DISCOVAR calls SAMtools internally to extract reads from the BAM. If you encounter any issues importing your BAM files into DISCOVAR, try examining your BAMs using this tool.

The reads in the BAM files may be mapped or unmapped - any alignment information present in the BAMs is not used in the assembly process.

Running DISCOVAR de novo

DISCOVAR can currently de novo assemble genomes up to ~3 Gb in size. All that is required are paired end reads, contained within one or more BAM files. See the previous section for details on generating the appropriate sequence data and the BAM file requirements.

The syntax for DISCOVAR de novo assembly is:

Discovar READS=bam-filenames OUT_DIR=output-dir

For example:

Discovar READS=reads.bam OUT_DIR=my_assembly

This will take as input all the reads in the BAM file reads.bam, generate an assembly, then write the output to the directory my_assembly. The location of the final assembly files is: my_assembly/a.final/

Viewing a DISCOVAR de novo assembly

The assembly graph produced by DISCOVAR de novo can be explored using the tool NhoodInfo, which is part of the DISCOVAR package. Please see the NhoodInfo manual for more details.

Brief guide to the assembly output

A DISCOVAR de novo assembly is a graph whose edges represent DNA sequences. Within any assembly one can find regions that are essentially linear. We call these lines.

This line has two cells. In this case, for each cell, there are two paths across the cell.

Multiple paths within a cell may reflect biological differences, such as heterozygous sites, or somatic mutations. Similarly a line could represent multiple, highly similar loci (which would be reflected in the observed copy number). Partial phasing will sometimes lead to more than two paths. However multiple paths can also represent non-biological differences, such as those arising at loci that are very hard to sequence, and for which consequently the assembly is unable to determine the exact sequence, instead providing alternatives.

We allow cells having no paths across, representing captured gaps, and displayed in files below using 100 Ns.

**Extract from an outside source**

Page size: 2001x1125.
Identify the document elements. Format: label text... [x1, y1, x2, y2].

DISCOVAR de novo assemblies are symmetric: for each edge, there is a reverse complement edge, and for each line, there is a reverse complement line.

DISCOVAR de novo provides several output forms from which you can select:

-a.fasta = fasta file of edges

-a.lines = binary file of lines, mathematically a vec<vec<vec<vec<int»», in which the ints are edge ids.

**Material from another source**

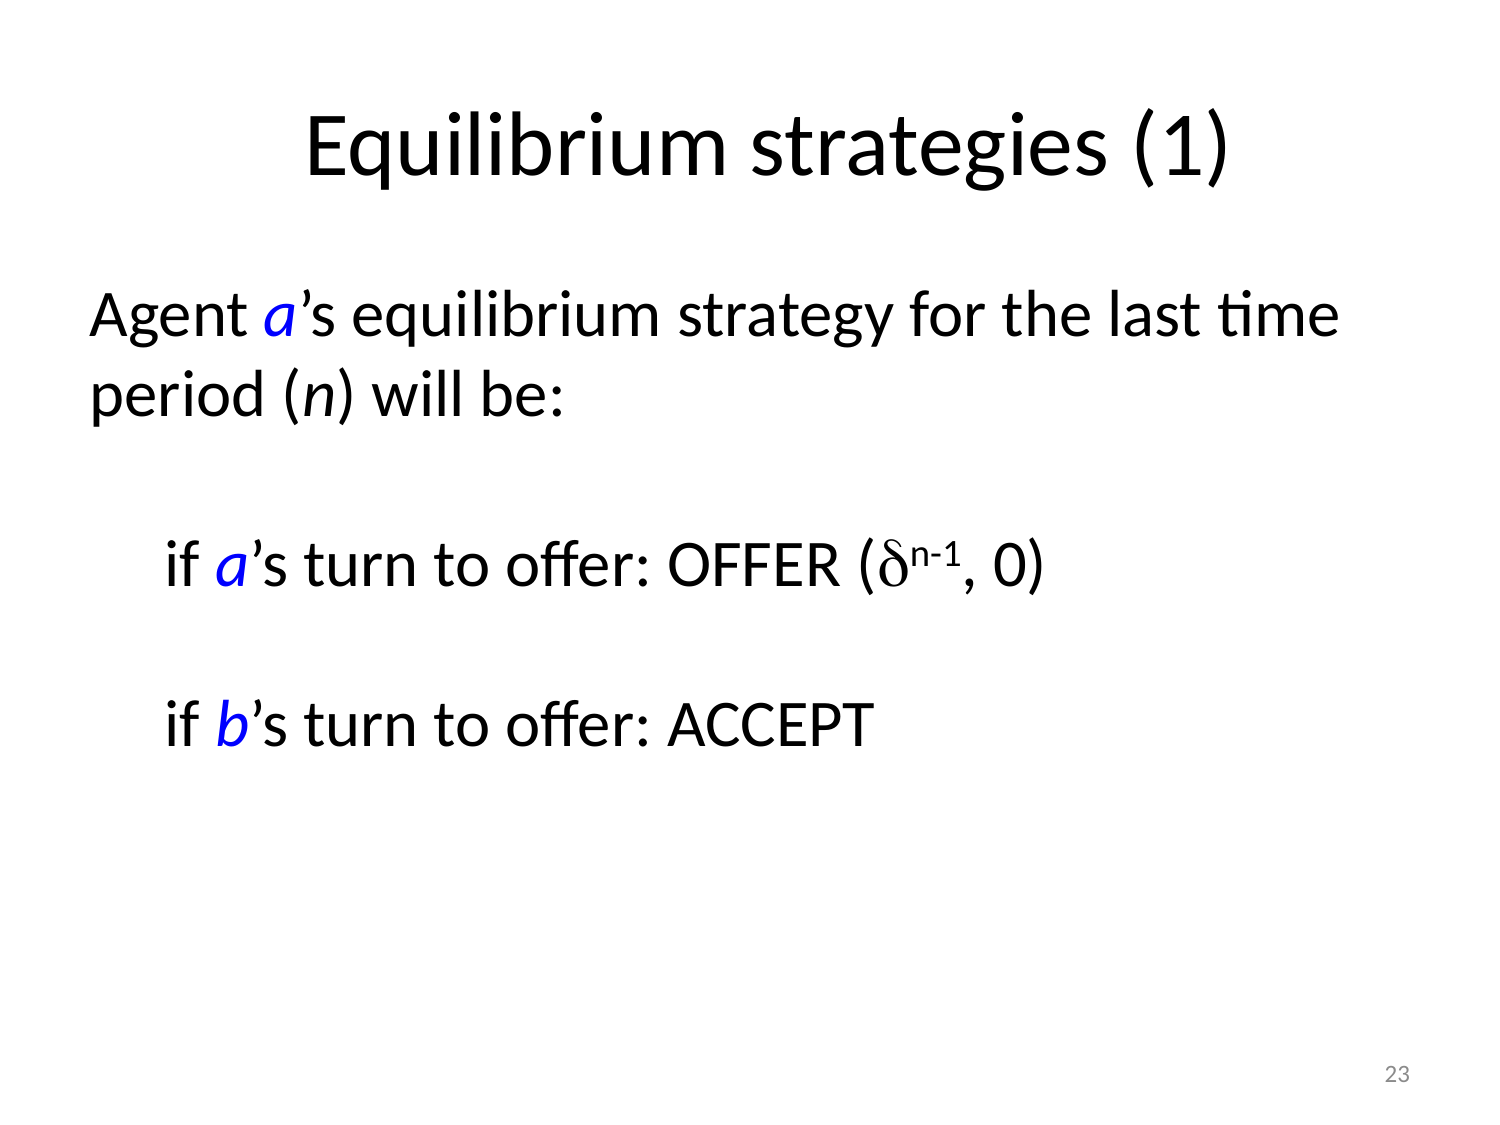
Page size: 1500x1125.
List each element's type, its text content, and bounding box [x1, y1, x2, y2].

text_box Equilibrium strategies (1) [143, 45, 1394, 233]
slide_number 23 [1074, 1042, 1425, 1103]
text_box Agent a’s equilibrium strategy for the last time period (n) will be: if a’s turn to offer: OFFER (n-1, 0) if b’s turn to offer: ACCEPT [75, 262, 1425, 1005]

-a.lines.efasta = standard scaffold efasta file, which shows {s1,…,sn} for the ALTERNATIVES associated to a given cell. *

-a.lines.fasta = standard scaffold fasta file, obtained by taking the highest coverage path through each cell; LOSES INFORMATION! * -a.lines.src = human-readable form of a.lines, represented using nested brackets {…}

-'Duplicate' reverse complement lines have been removed from these files. Also for circular chromosomes or episomes, the header line is labeled 'circular' and the ends of the sequence overlap by exactly K-1 bases (K = 200).